(DATA SUPPLIED)
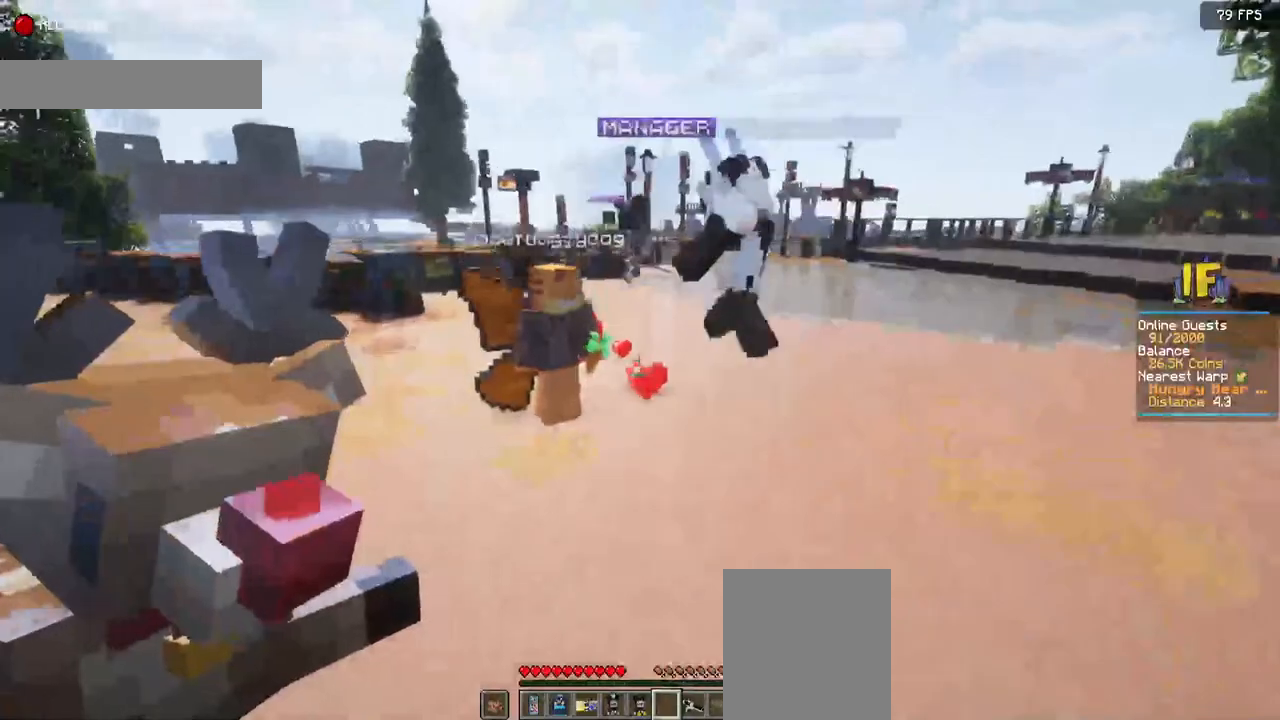
{"keys": ["space"], "mouse": [], "events": [[367, "mouse_left", "down"], [500, "mouse_left", "up"]]}
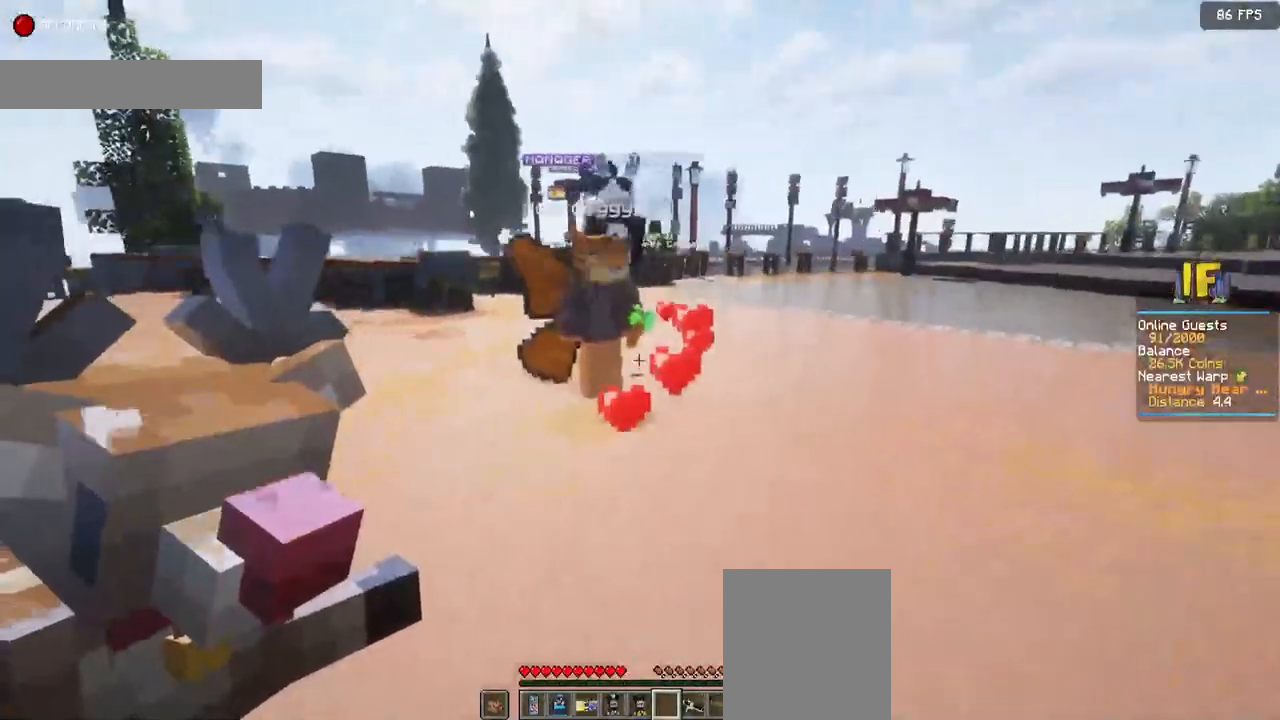
{"keys": ["space"], "mouse": [], "events": []}
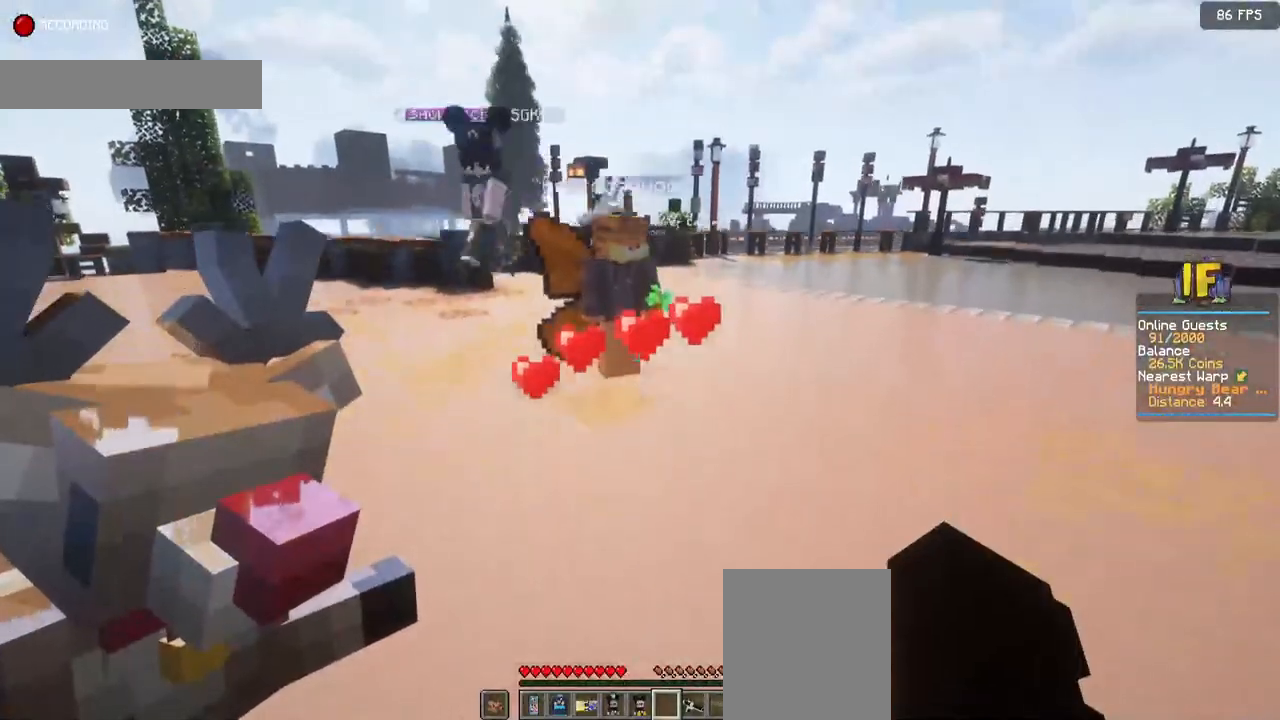
{"keys": ["space"], "mouse": [], "events": []}
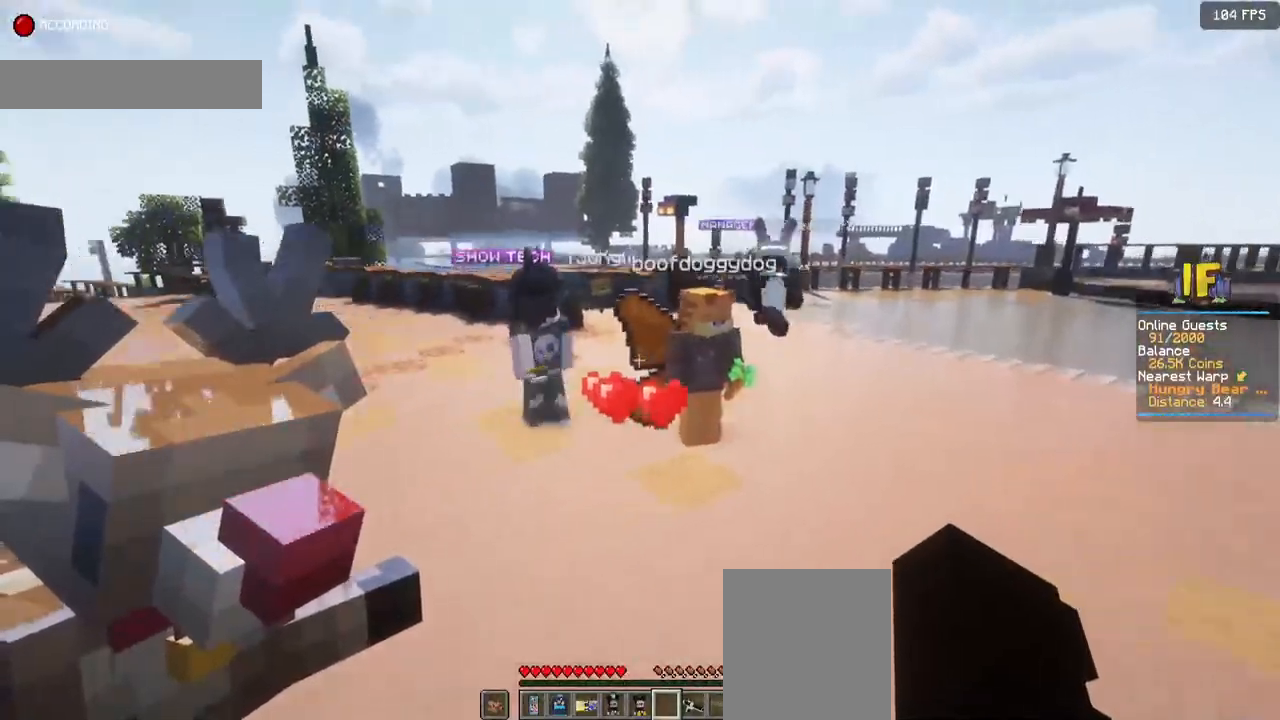
{"keys": ["space"], "mouse": ["left"], "events": [[350, "mouse_left", "down"]]}
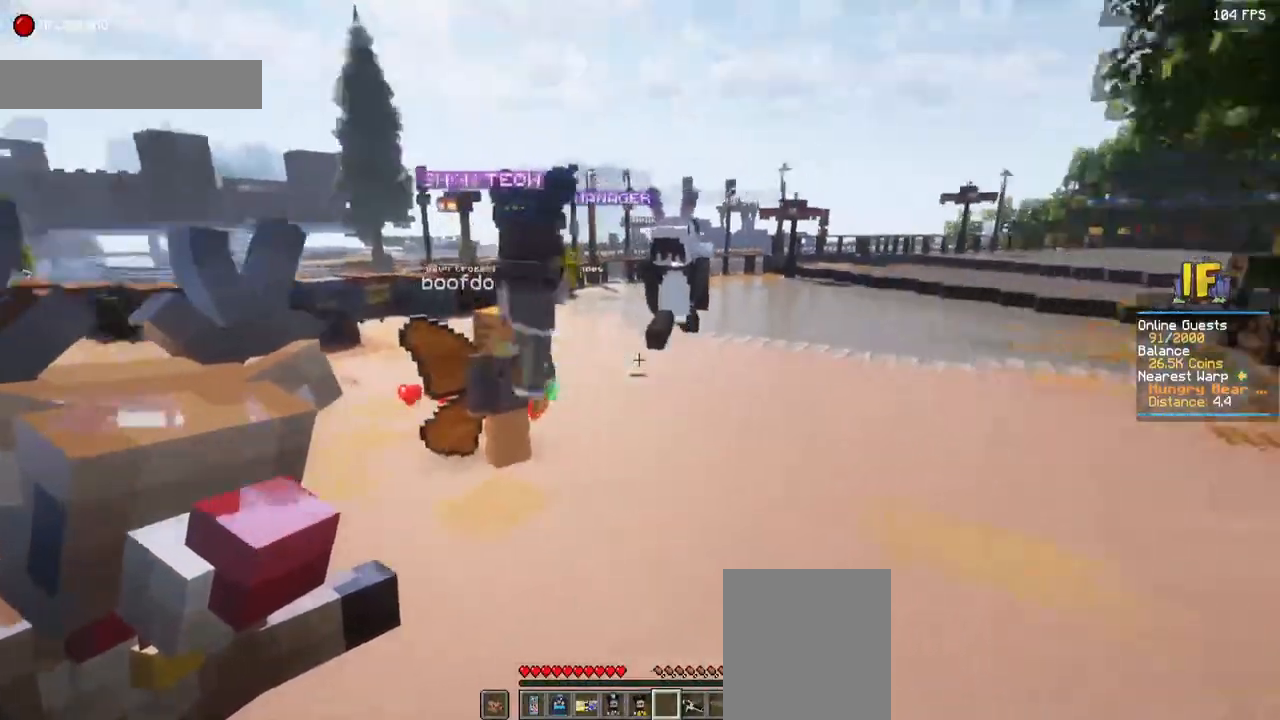
{"keys": ["space"], "mouse": [], "events": [[17, "mouse_left", "up"], [284, "mouse_left", "down"], [434, "mouse_left", "up"]]}
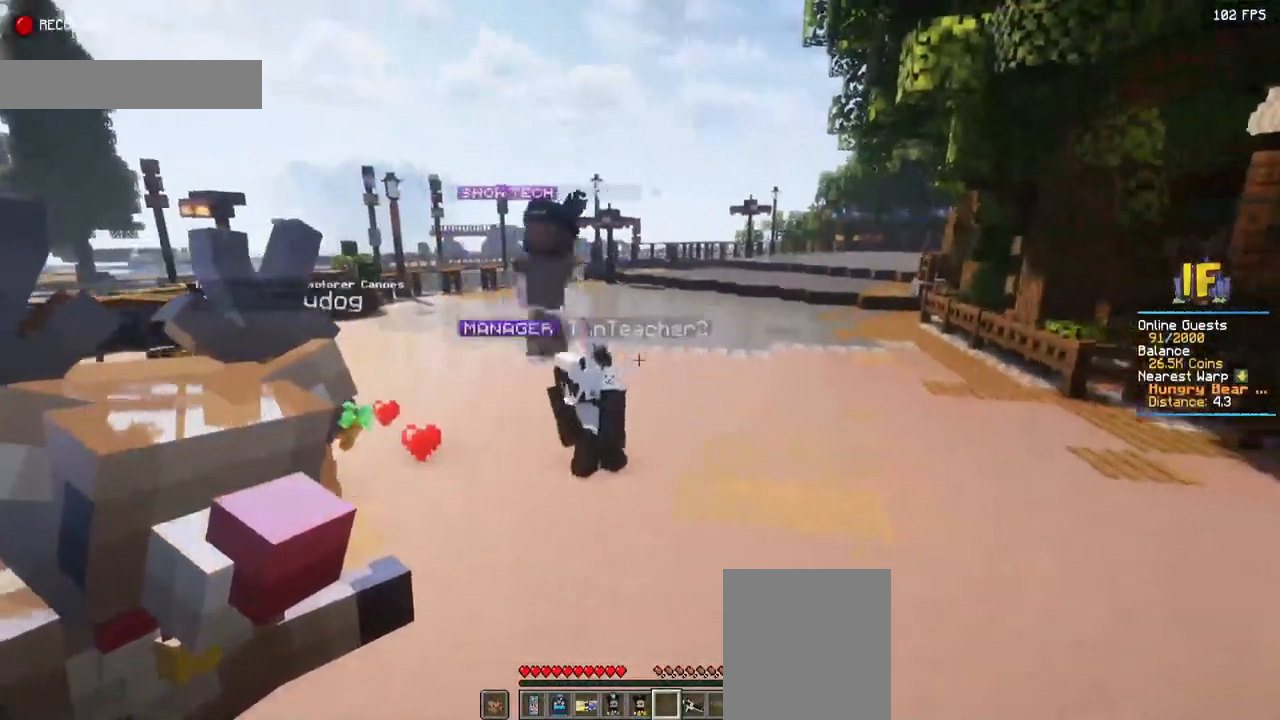
{"keys": ["space"], "mouse": [], "events": [[200, "mouse_left", "down"], [367, "mouse_left", "up"]]}
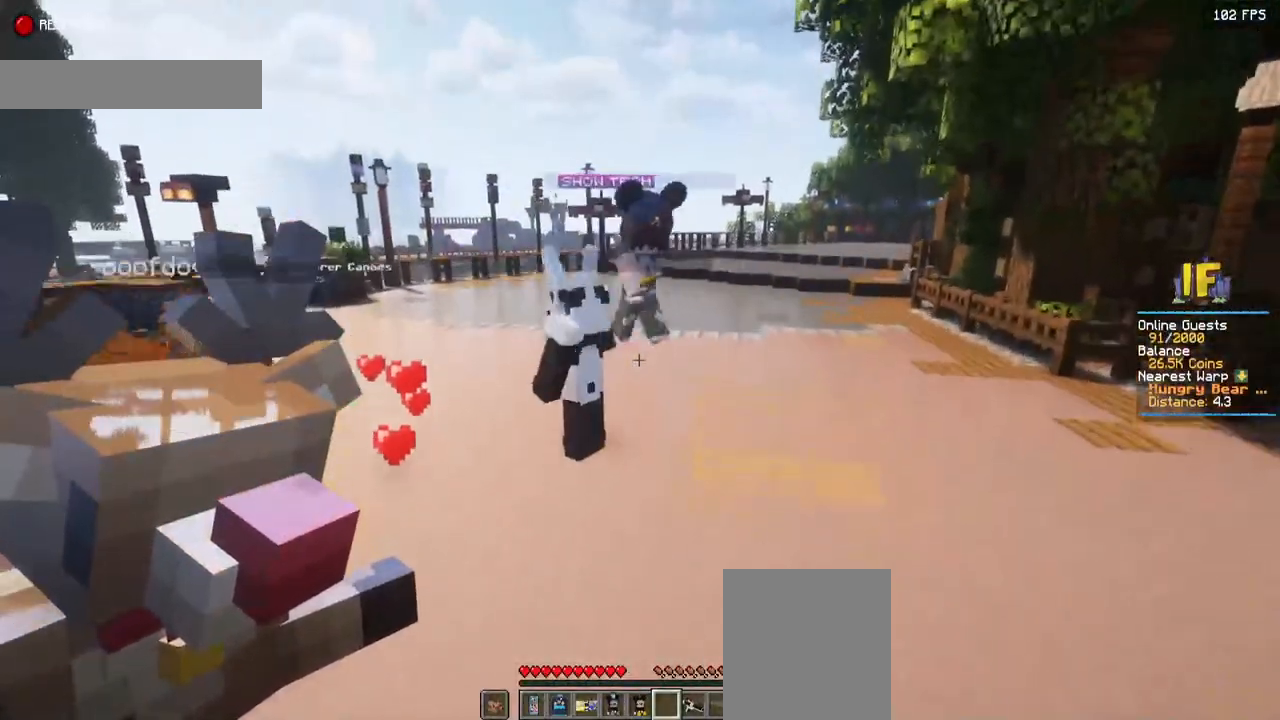
{"keys": ["space"], "mouse": [], "events": []}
(End DATA SUPPLIED)
**WORK INSTRUCTION**.
Would you return all of the data above word for word, omitting every picture?

**OUTPUT FOR THIS EXERCISE**.
{"keys": ["space"], "mouse": [], "events": [[367, "mouse_left", "down"], [500, "mouse_left", "up"]]}
{"keys": ["space"], "mouse": [], "events": []}
{"keys": ["space"], "mouse": [], "events": []}
{"keys": ["space"], "mouse": ["left"], "events": [[350, "mouse_left", "down"]]}
{"keys": ["space"], "mouse": [], "events": [[17, "mouse_left", "up"], [284, "mouse_left", "down"], [434, "mouse_left", "up"]]}
{"keys": ["space"], "mouse": [], "events": [[200, "mouse_left", "down"], [367, "mouse_left", "up"]]}
{"keys": ["space"], "mouse": [], "events": []}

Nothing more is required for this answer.